__Directions__: Reproduce the lines below exactly, from the one containing "lineage_15_NB2-3" through the one containing "Unique Selling Points", both included. Leave out any pictures.

----

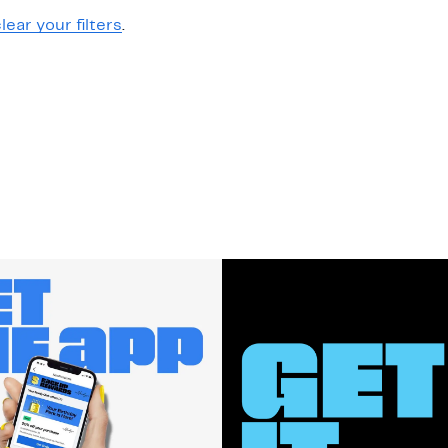
lear your filters
.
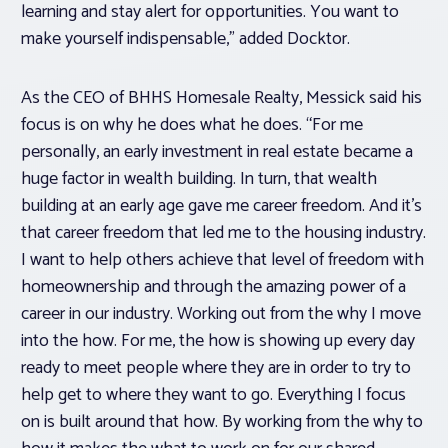
learning and stay alert for opportunities. You want to
make yourself indispensable,” added Docktor.
As the CEO of BHHS Homesale Realty, Messick said his
focus is on why he does what he does. “For me
personally, an early investment in real estate became a
huge factor in wealth building. In turn, that wealth
building at an early age gave me career freedom. And it’s
that career freedom that led me to the housing industry.
I want to help others achieve that level of freedom with
homeownership and through the amazing power of a
career in our industry. Working out from the why I move
into the how. For me, the how is showing up every day
ready to meet people where they are in order to try to
help get to where they want to go. Everything I focus
on is built around that how. By working from the why to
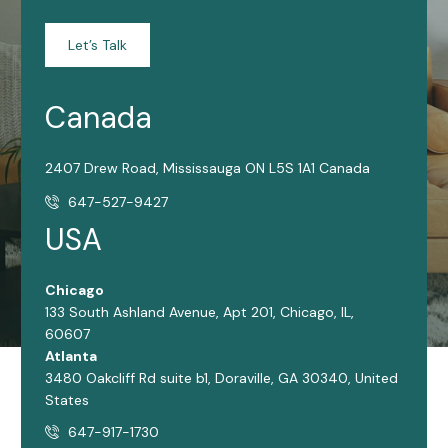
Let’s Talk
Canada
2407 Drew Road, Mississauga ON L5S 1A1 Canada
647-527-9427
USA
Chicago
133 South Ashland Avenue, Apt 201, Chicago, IL,
60607
Atlanta
3480 Oakcliff Rd suite b1, Doraville, GA 30340, United
States
647-917-1730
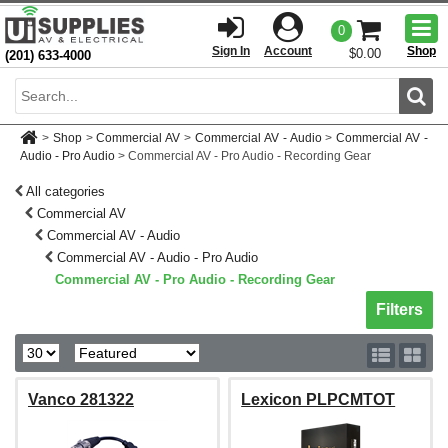
Togg
0
men
Sign In
Account
Shop
$0.00
(201) 633-4000
Sear
>
Shop
>
Commercial AV
>
Commercial AV - Audio
>
Commercial AV -
Audio - Pro Audio
>
Commercial AV - Pro Audio - Recording Gear
All categories
Commercial AV
Commercial AV - Audio
Commercial AV - Audio - Pro Audio
Commercial AV - Pro Audio - Recording Gear
Toggle sh
Filters
Vanco 281322
Lexicon PLPCMTOT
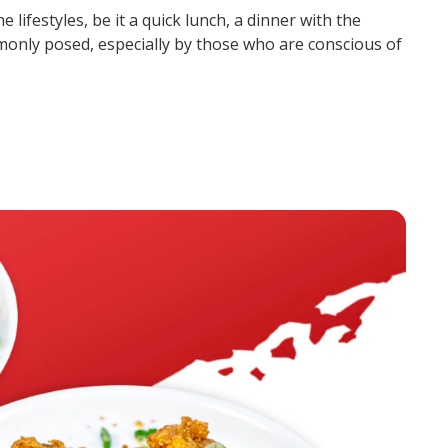
he lifestyles, be it a quick lunch, a dinner with the
monly posed, especially by those who are conscious of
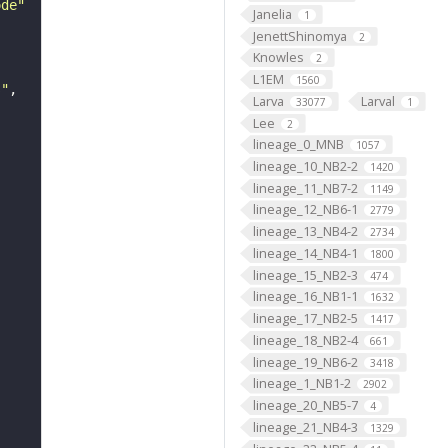
ode"
Janelia
1
JenettShinomya
2
Knowles
2
L1EM
1560
s"
Larva
Larval
33077
1
Lee
2
lineage_0_MNB
1057
lineage_10_NB2-2
1420
lineage_11_NB7-2
1149
lineage_12_NB6-1
2779
lineage_13_NB4-2
2734
lineage_14_NB4-1
1800
lineage_15_NB2-3
474
lineage_16_NB1-1
1632
lineage_17_NB2-5
1417
lineage_18_NB2-4
661
lineage_19_NB6-2
3418
lineage_1_NB1-2
2902
lineage_20_NB5-7
4
lineage_21_NB4-3
1329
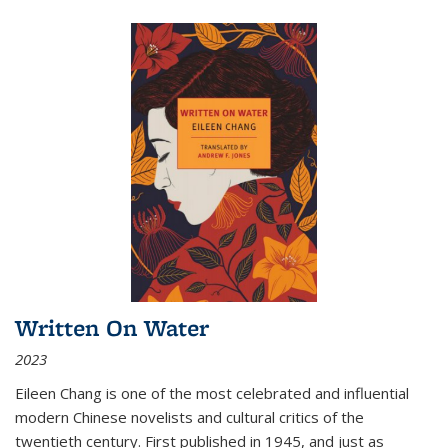
Written On Water
2023
Eileen Chang is one of the most celebrated and influential
modern Chinese novelists and cultural critics of the
twentieth century. First published in 1945, and just as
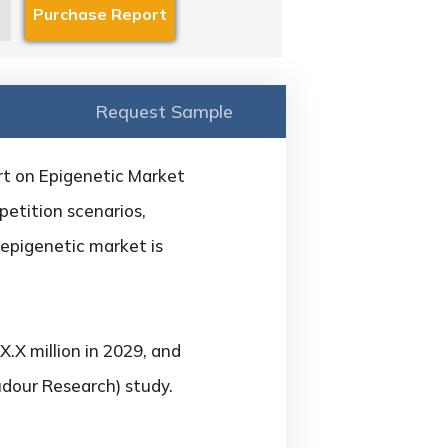
Request Sample
rt on Epigenetic Market
petition scenarios,
 epigenetic market is
.X million in 2029, and
udour Research) study.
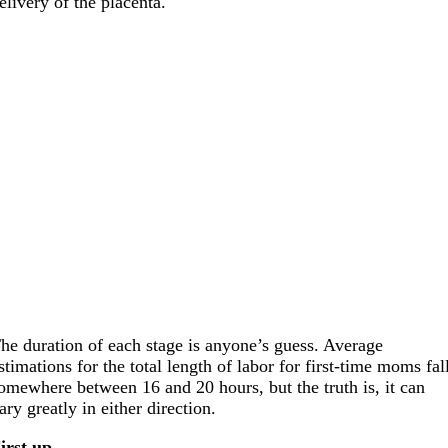
elivery of the placenta.
he duration of each stage is anyone’s guess. Average
stimations for the total length of labor for first-time moms fal
omewhere between 16 and 20 hours, but the truth is, it can
ary greatly in either direction.
irst up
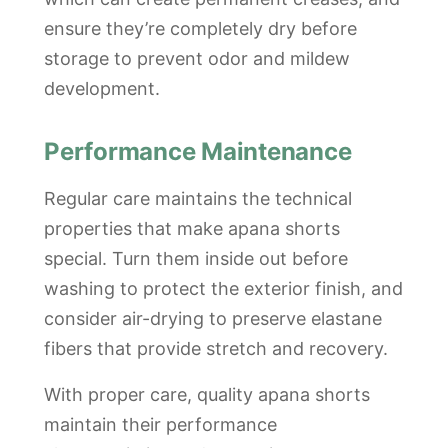
ensure they’re completely dry before
storage to prevent odor and mildew
development.
Performance Maintenance
Regular care maintains the technical
properties that make apana shorts
special. Turn them inside out before
washing to protect the exterior finish, and
consider air-drying to preserve elastane
fibers that provide stretch and recovery.
With proper care, quality apana shorts
maintain their performance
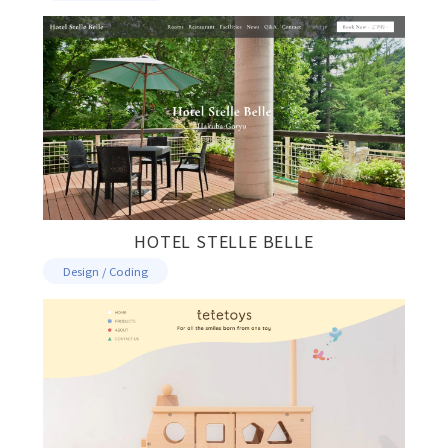
HOTEL STELLE BELLE
Design / Coding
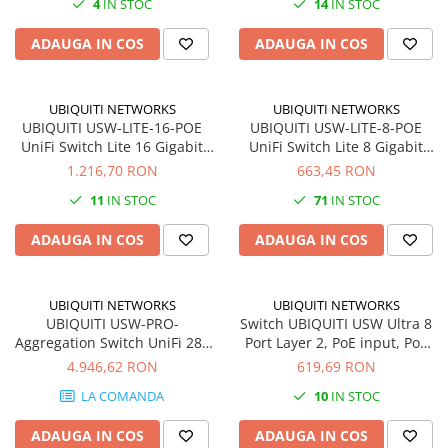
4
IN STOC
14
IN STOC
SSD-uri externe
Camere IP
ADAUGA IN COS
ADAUGA IN COS
Hard disk-uri externe
Accesorii retelistica
Card reader
PDU
UBIQUITI NETWORKS
UBIQUITI NETWORKS
Placi captura
UBIQUITI USW-LITE-16-POE
UBIQUITI USW-LITE-8-POE
Adaptoare PCI / PCIe
UniFi Switch Lite 16 Gigabit
UniFi Switch Lite 8 Gigabit
RJ45 ports including 8x
RJ45 ports including 4x
1.216,70 RON
663,45 RON
802.3at PoE
802.3at PoE
11
IN STOC
71
IN STOC
ADAUGA IN COS
ADAUGA IN COS
UBIQUITI NETWORKS
UBIQUITI NETWORKS
UBIQUITI USW-PRO-
Switch UBIQUITI USW Ultra 8
Aggregation Switch UniFi 28x
Port Layer 2, PoE input, PoE
SFP 4x SFP28 SmartPower RPS
output
4.946,62 RON
619,69 RON
LA COMANDA
10
IN STOC
ADAUGA IN COS
ADAUGA IN COS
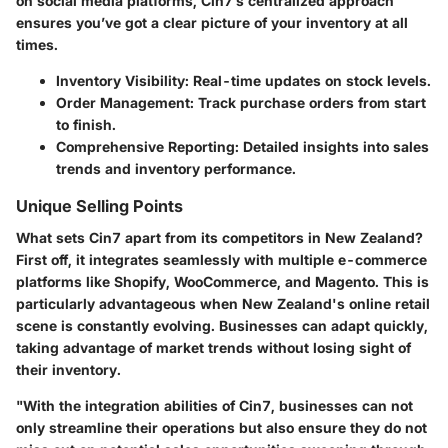
on social media platforms, Cin7’s centralized approach
ensures you’ve got a clear picture of your inventory at all
times.
Inventory Visibility:
Real-time updates on stock levels.
Order Management:
Track purchase orders from start
to finish.
Comprehensive Reporting:
Detailed insights into sales
trends and inventory performance.
Unique Selling Points
What sets
Cin7
apart from its competitors in New Zealand?
First off, it integrates seamlessly with multiple e-commerce
platforms like Shopify, WooCommerce, and Magento. This is
particularly advantageous when New Zealand's online retail
scene is constantly evolving. Businesses can adapt quickly,
taking advantage of market trends without losing sight of
their inventory.
"With the integration abilities of Cin7, businesses can not
only streamline their operations but also ensure they do not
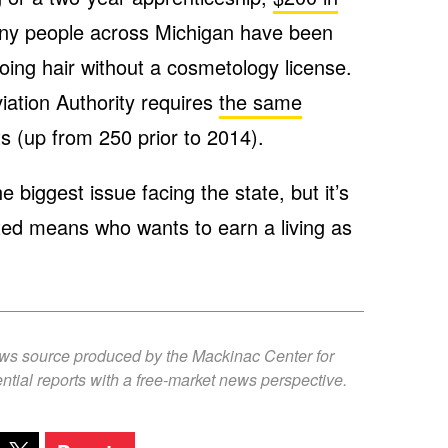
y people across Michigan have been
ing hair without a cosmetology license.
iation Authority requires
the same
ots (up from 250 prior to 2014).
 biggest issue facing the state, but it’s
ited means who wants to earn a living as
ews source produced by the Mackinac Center for
ntial reports with a free-market news perspective.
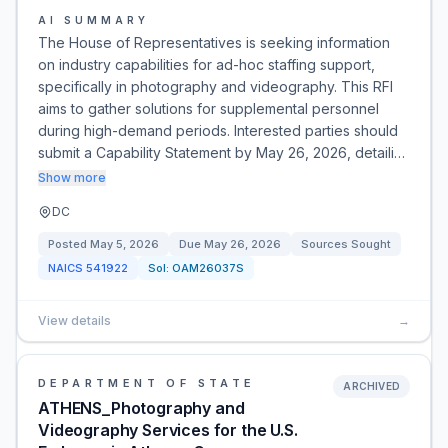
AI SUMMARY
The House of Representatives is seeking information
on industry capabilities for ad-hoc staffing support,
specifically in photography and videography. This RFI
aims to gather solutions for supplemental personnel
during high-demand periods. Interested parties should
submit a Capability Statement by May 26, 2026, detaili…
Show more
DC
Posted
May 5, 2026
Due
May 26, 2026
Sources Sought
NAICS
541922
Sol:
OAM26037S
View details
→
DEPARTMENT OF STATE
ARCHIVED
ATHENS_Photography and
Videography Services for the U.S.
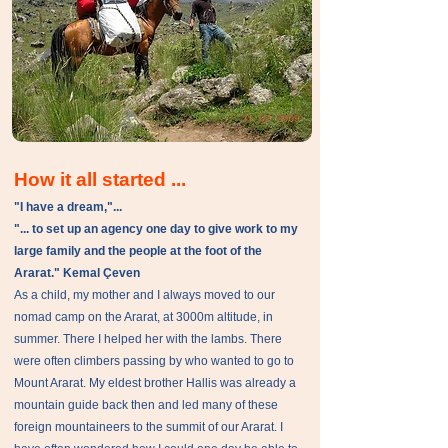
How it all started ...
"I have a dream,"...
"... to set up an agency one day to give work to my
large family and the people at the foot of the
Ararat." Kemal Çeven
As a child, my mother and I always moved to our
nomad camp on the Ararat, at 3000m altitude, in
summer. There I helped her with the lambs. There
were often climbers passing by who wanted to go to
Mount Ararat. My eldest brother Hallis was already a
mountain guide back then and led many of these
foreign mountaineers to the summit of our Ararat. I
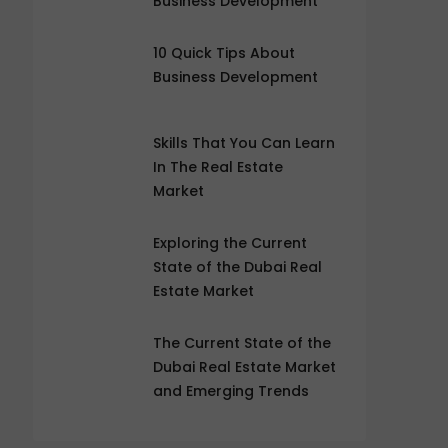
Business Development
10 Quick Tips About
Business Development
Skills That You Can Learn
In The Real Estate
Market
Exploring the Current
State of the Dubai Real
Estate Market
The Current State of the
Dubai Real Estate Market
and Emerging Trends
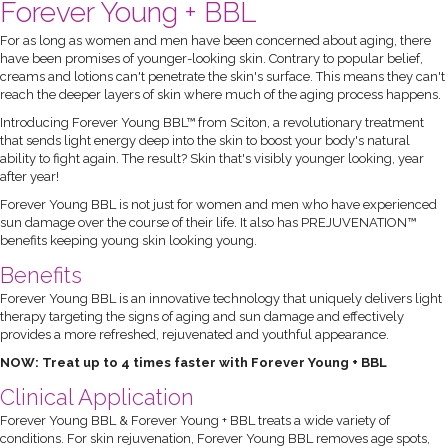
Forever Young + BBL
For as long as women and men have been concerned about aging, there
have been promises of younger-looking skin. Contrary to popular belief,
creams and lotions can't penetrate the skin's surface. This means they can't
reach the deeper layers of skin where much of the aging process happens.
Introducing Forever Young BBL™ from Sciton, a revolutionary treatment
that sends light energy deep into the skin to boost your body's natural
ability to fight again. The result? Skin that's visibly younger looking, year
after year!
Forever Young BBL is not just for women and men who have experienced
sun damage over the course of their life. It also has PREJUVENATION™
benefits keeping young skin looking young.
Benefits
Forever Young BBL is an innovative technology that uniquely delivers light
therapy targeting the signs of aging and sun damage and effectively
provides a more refreshed, rejuvenated and youthful appearance.
NOW: Treat up to 4 times faster with Forever Young + BBL
Clinical Application
Forever Young BBL & Forever Young + BBL treats a wide variety of
conditions. For skin rejuvenation, Forever Young BBL removes age spots,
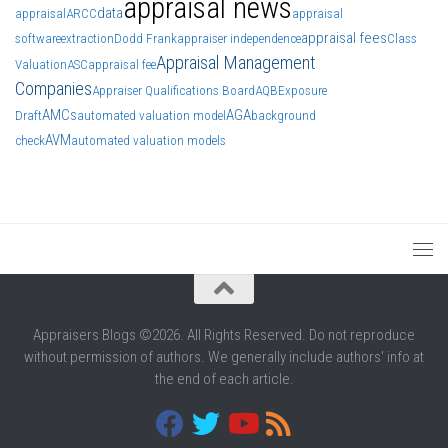
appraisal news
data
appraisal
ARCC
appraisal
appraisal fees
software
extraction
Dodd Frank
appraiser independence
Class
Appraisal Management
Valuation
ASC
appraisal fee
Companies
Appraiser Qualifications Board
AQB
Exposure
AMCs
AGA
Draft
automated valuation model
background
AVM
check
automated valuation models
Appraisers Blogs ©2026. All Rights Reserved. Do not reproduce
without permission of authors. We generally include authors' info at
the end of each article.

----

__Your solution__:
lineage_15_NB2-3
474
lineage_16_NB1-1
1632
lineage_17_NB2-5
1417
lineage_18_NB2-4
661
lineage_19_NB6-2
3418
lineage_1_NB1-2
2902
lineage_20_NB5-7
4
lineage_21_NB4-3
1329
Written On Water
2023
Eileen Chang is one of the most celebrated and influential
modern Chinese novelists and cultural critics of the
twentieth century. First published in 1945, and just as
Request Sample
rt on Epigenetic Market
petition scenarios,
 epigenetic market is
.X million in 2029, and
udour Research) study.
elivery of the placenta.
he duration of each stage is anyone’s guess. Average
stimations for the total length of labor for first-time moms fal
omewhere between 16 and 20 hours, but the truth is, it can
ary greatly in either direction.
irst up
ensure they’re completely dry before
storage to prevent odor and mildew
development.
Performance Maintenance
Regular care maintains the technical
properties that make apana shorts
special. Turn them inside out before
washing to protect the exterior finish, and
consider air-drying to preserve elastane
fibers that provide stretch and recovery.
With proper care, quality apana shorts
maintain their performance
HOTEL STELLE BELLE
Design / Coding
4
IN STOC
14
IN STOC
SSD-uri externe
Camere IP
ADAUGA IN COS
ADAUGA IN COS
Hard disk-uri externe
Accesorii retelistica
Card reader
PDU
UBIQUITI NETWORKS
UBIQUITI NETWORKS
Placi captura
UBIQUITI USW-LITE-16-POE
UBIQUITI USW-LITE-8-POE
Adaptoare PCI / PCIe
UniFi Switch Lite 16 Gigabit
UniFi Switch Lite 8 Gigabit
RJ45 ports including 8x
RJ45 ports including 4x
1.216,70 RON
663,45 RON
802.3at PoE
802.3at PoE
11
IN STOC
71
IN STOC
ADAUGA IN COS
ADAUGA IN COS
UBIQUITI NETWORKS
UBIQUITI NETWORKS
UBIQUITI USW-PRO-
Switch UBIQUITI USW Ultra 8
Aggregation Switch UniFi 28x
Port Layer 2, PoE input, PoE
SFP 4x SFP28 SmartPower RPS
output
4.946,62 RON
619,69 RON
LA COMANDA
10
IN STOC
ADAUGA IN COS
ADAUGA IN COS
on social media platforms, Cin7’s centralized approach
ensures you’ve got a clear picture of your inventory at all
times.
Inventory Visibility:
Real-time updates on stock levels.
Order Management:
Track purchase orders from start
to finish.
Comprehensive Reporting:
Detailed insights into sales
trends and inventory performance.
Unique Selling Points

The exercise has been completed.